DATASET CONTENT —
==========
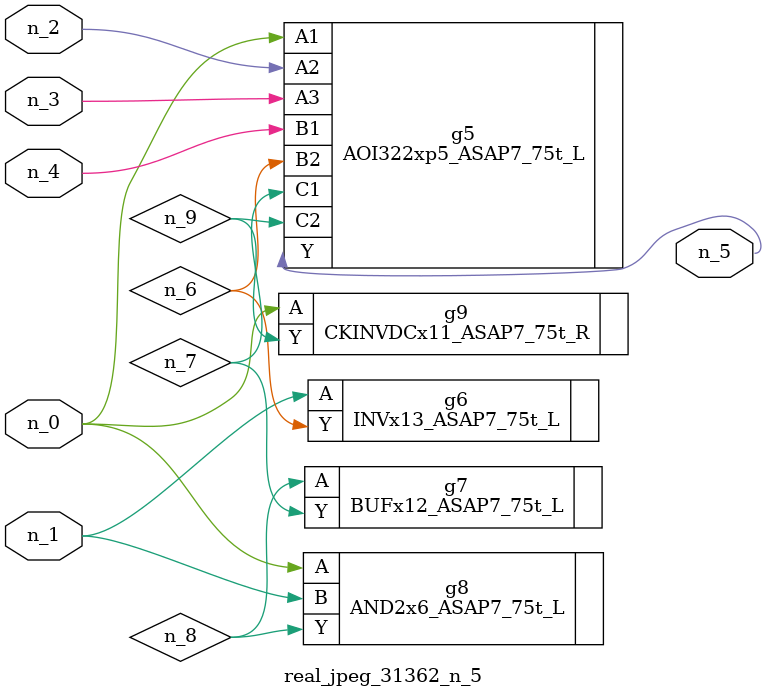
<source format=v>
module real_jpeg_31362_n_5 (n_4, n_0, n_1, n_2, n_3, n_5);

input n_4;
input n_0;
input n_1;
input n_2;
input n_3;

output n_5;

wire n_8;
wire n_6;
wire n_7;
wire n_9;

AOI322xp5_ASAP7_75t_L g5 ( 
.A1(n_0),
.A2(n_2),
.A3(n_3),
.B1(n_4),
.B2(n_6),
.C1(n_7),
.C2(n_9),
.Y(n_5)
);

AND2x6_ASAP7_75t_L g8 ( 
.A(n_0),
.B(n_1),
.Y(n_8)
);

CKINVDCx11_ASAP7_75t_R g9 ( 
.A(n_0),
.Y(n_9)
);

INVx13_ASAP7_75t_L g6 ( 
.A(n_1),
.Y(n_6)
);

BUFx12_ASAP7_75t_L g7 ( 
.A(n_8),
.Y(n_7)
);


endmodule
</source>
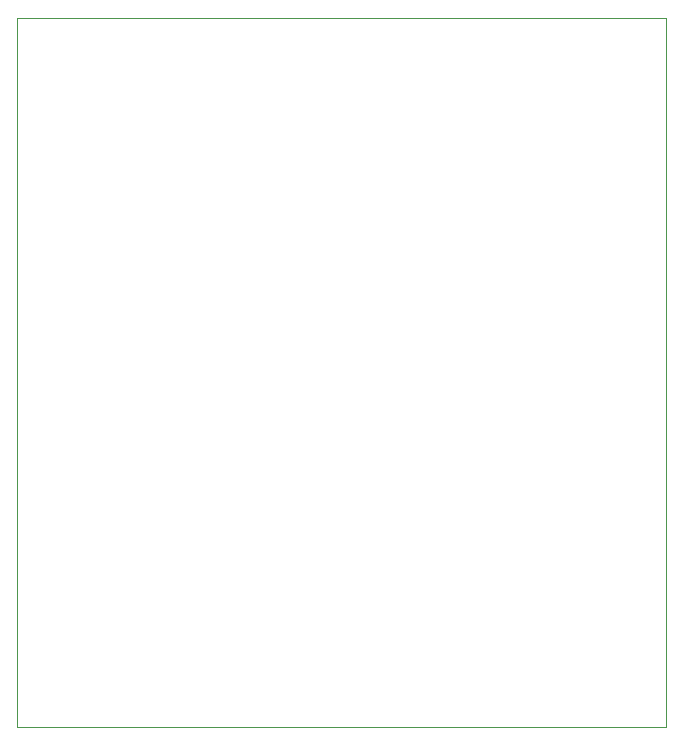
<source format=gbr>
%TF.GenerationSoftware,KiCad,Pcbnew,9.0.0*%
%TF.CreationDate,2025-03-23T16:41:57-07:00*%
%TF.ProjectId,Lights,4c696768-7473-42e6-9b69-6361645f7063,n/c*%
%TF.SameCoordinates,Original*%
%TF.FileFunction,Profile,NP*%
%FSLAX46Y46*%
G04 Gerber Fmt 4.6, Leading zero omitted, Abs format (unit mm)*
G04 Created by KiCad (PCBNEW 9.0.0) date 2025-03-23 16:41:57*
%MOMM*%
%LPD*%
G01*
G04 APERTURE LIST*
%TA.AperFunction,Profile*%
%ADD10C,0.050000*%
%TD*%
G04 APERTURE END LIST*
D10*
X154000000Y-35000000D02*
X209000000Y-35000000D01*
X209000000Y-95000000D01*
X154000000Y-95000000D01*
X154000000Y-35000000D01*
M02*

</source>
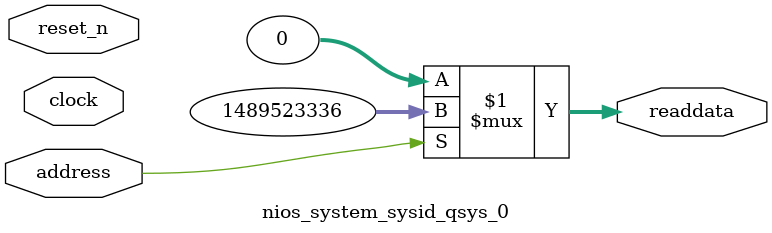
<source format=v>

`timescale 1ns / 1ps
// synthesis translate_on

// turn off superfluous verilog processor warnings 
// altera message_level Level1 
// altera message_off 10034 10035 10036 10037 10230 10240 10030 

module nios_system_sysid_qsys_0 (
               // inputs:
                address,
                clock,
                reset_n,

               // outputs:
                readdata
             )
;

  output  [ 31: 0] readdata;
  input            address;
  input            clock;
  input            reset_n;

  wire    [ 31: 0] readdata;
  //control_slave, which is an e_avalon_slave
  assign readdata = address ? 1489523336 : 0;

endmodule




</source>
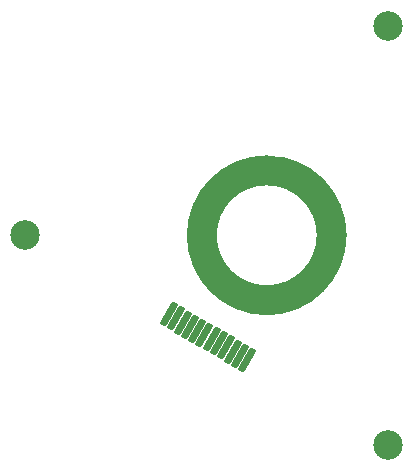
<source format=gts>
G04*
G04 #@! TF.GenerationSoftware,Altium Limited,Altium Designer,20.1.14 (287)*
G04*
G04 Layer_Color=8388736*
%FSLAX25Y25*%
%MOIN*%
G70*
G04*
G04 #@! TF.SameCoordinates,B8DE9612-172B-4E27-A0E0-44EA1AA92255*
G04*
G04*
G04 #@! TF.FilePolarity,Negative*
G04*
G01*
G75*
%ADD13C,0.09843*%
G04:AMPARAMS|DCode=14|XSize=23.75mil|YSize=88mil|CornerRadius=7.94mil|HoleSize=0mil|Usage=FLASHONLY|Rotation=150.000|XOffset=0mil|YOffset=0mil|HoleType=Round|Shape=RoundedRectangle|*
%AMROUNDEDRECTD14*
21,1,0.02375,0.07213,0,0,150.0*
21,1,0.00787,0.08800,0,0,150.0*
1,1,0.01587,0.01462,0.03320*
1,1,0.01587,0.02144,0.02926*
1,1,0.01587,-0.01462,-0.03320*
1,1,0.01587,-0.02144,-0.02926*
%
%ADD14ROUNDEDRECTD14*%
%ADD15C,0.09855*%
D13*
X21654Y0D02*
G03*
X21654Y0I-21654J0D01*
G01*
D14*
X-32716Y-26348D02*
D03*
X-30329Y-27726D02*
D03*
X-25556Y-30482D02*
D03*
X-23169Y-31860D02*
D03*
X-16009Y-35994D02*
D03*
X-18395Y-34616D02*
D03*
X-8849Y-40128D02*
D03*
X-11236Y-38750D02*
D03*
X-27942Y-29104D02*
D03*
X-20782Y-33238D02*
D03*
X-13622Y-37372D02*
D03*
X-6462Y-41506D02*
D03*
D15*
X-80709Y0D02*
D03*
X40354Y69896D02*
D03*
Y-69896D02*
D03*
M02*

</source>
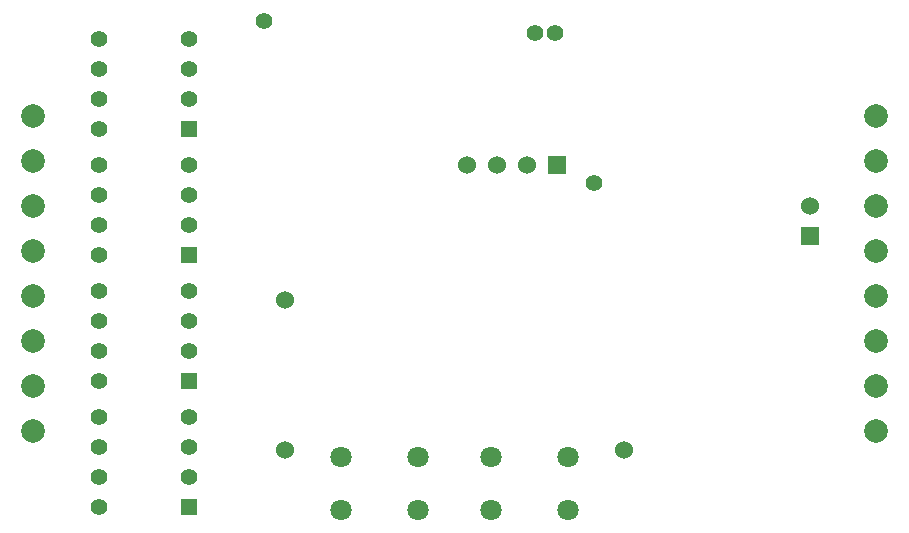
<source format=gbs>
G04 (created by PCBNEW (2013-mar-13)-stable) date Tue 21 Jul 2015 10:15:33 AM CEST*
%MOIN*%
G04 Gerber Fmt 3.4, Leading zero omitted, Abs format*
%FSLAX34Y34*%
G01*
G70*
G90*
G04 APERTURE LIST*
%ADD10C,0.005906*%
%ADD11C,0.078740*%
%ADD12R,0.055000X0.055000*%
%ADD13C,0.055000*%
%ADD14C,0.070900*%
%ADD15C,0.060000*%
%ADD16C,0.055100*%
%ADD17R,0.060000X0.060000*%
G04 APERTURE END LIST*
G54D10*
G54D11*
X69153Y-44625D03*
X69153Y-43120D03*
X69153Y-41620D03*
X69153Y-40120D03*
X69153Y-38620D03*
X69153Y-37120D03*
X69153Y-35620D03*
X69153Y-34114D03*
X41082Y-34114D03*
X41082Y-35620D03*
X41082Y-37120D03*
X41082Y-38620D03*
X41082Y-40120D03*
X41082Y-41620D03*
X41082Y-43120D03*
X41082Y-44625D03*
G54D12*
X46250Y-34550D03*
G54D13*
X46250Y-33550D03*
X46250Y-32550D03*
X46250Y-31550D03*
X43250Y-31550D03*
X43250Y-32550D03*
X43250Y-33550D03*
X43250Y-34550D03*
G54D12*
X46250Y-38750D03*
G54D13*
X46250Y-37750D03*
X46250Y-36750D03*
X46250Y-35750D03*
X43250Y-35750D03*
X43250Y-36750D03*
X43250Y-37750D03*
X43250Y-38750D03*
G54D12*
X46250Y-42950D03*
G54D13*
X46250Y-41950D03*
X46250Y-40950D03*
X46250Y-39950D03*
X43250Y-39950D03*
X43250Y-40950D03*
X43250Y-41950D03*
X43250Y-42950D03*
G54D12*
X46250Y-47150D03*
G54D13*
X46250Y-46150D03*
X46250Y-45150D03*
X46250Y-44150D03*
X43250Y-44150D03*
X43250Y-45150D03*
X43250Y-46150D03*
X43250Y-47150D03*
G54D14*
X53889Y-47251D03*
X51329Y-47251D03*
X53889Y-45479D03*
X51329Y-45479D03*
X58907Y-47251D03*
X56347Y-47251D03*
X58907Y-45479D03*
X56347Y-45479D03*
G54D15*
X49460Y-45266D03*
X60779Y-45266D03*
X49460Y-40266D03*
G54D16*
X59750Y-36350D03*
G54D17*
X58520Y-35765D03*
G54D15*
X57520Y-35765D03*
X56520Y-35765D03*
X55520Y-35765D03*
G54D17*
X66950Y-38120D03*
G54D15*
X66950Y-37120D03*
G54D16*
X58475Y-31350D03*
X57800Y-31350D03*
X48750Y-30955D03*
M02*

</source>
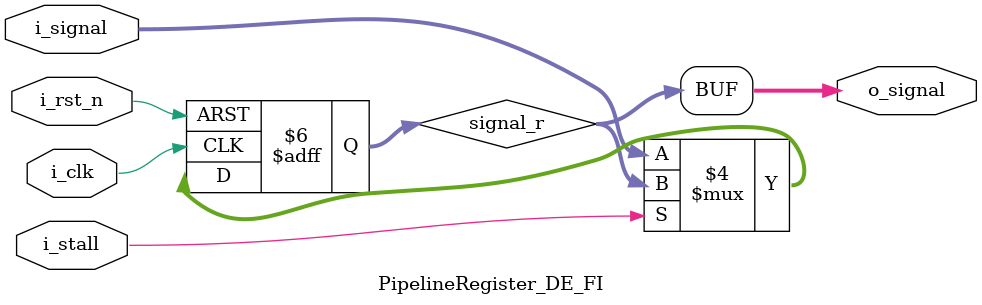
<source format=sv>
module PipelineRegister_DE_FI(
    input   i_rst_n,
    input   i_clk,
    input   i_stall,
    input   [15:0] i_signal, 
    output  [15:0] o_signal
);

logic [15:0] signal_r;

assign o_signal = signal_r;


always_ff @(posedge i_clk or negedge i_rst_n) begin
    if (!i_rst_n) begin
        signal_r <= 16'b0;
    end
    else if (!i_stall) begin
        signal_r <= i_signal;
    end
end
endmodule
</source>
==========
EXERCISE AIM — Filter the data for the string "begin". Copy each matching line.

ANSWER SECTION —
always_ff @(posedge i_clk or negedge i_rst_n) begin
    if (!i_rst_n) begin
    else if (!i_stall) begin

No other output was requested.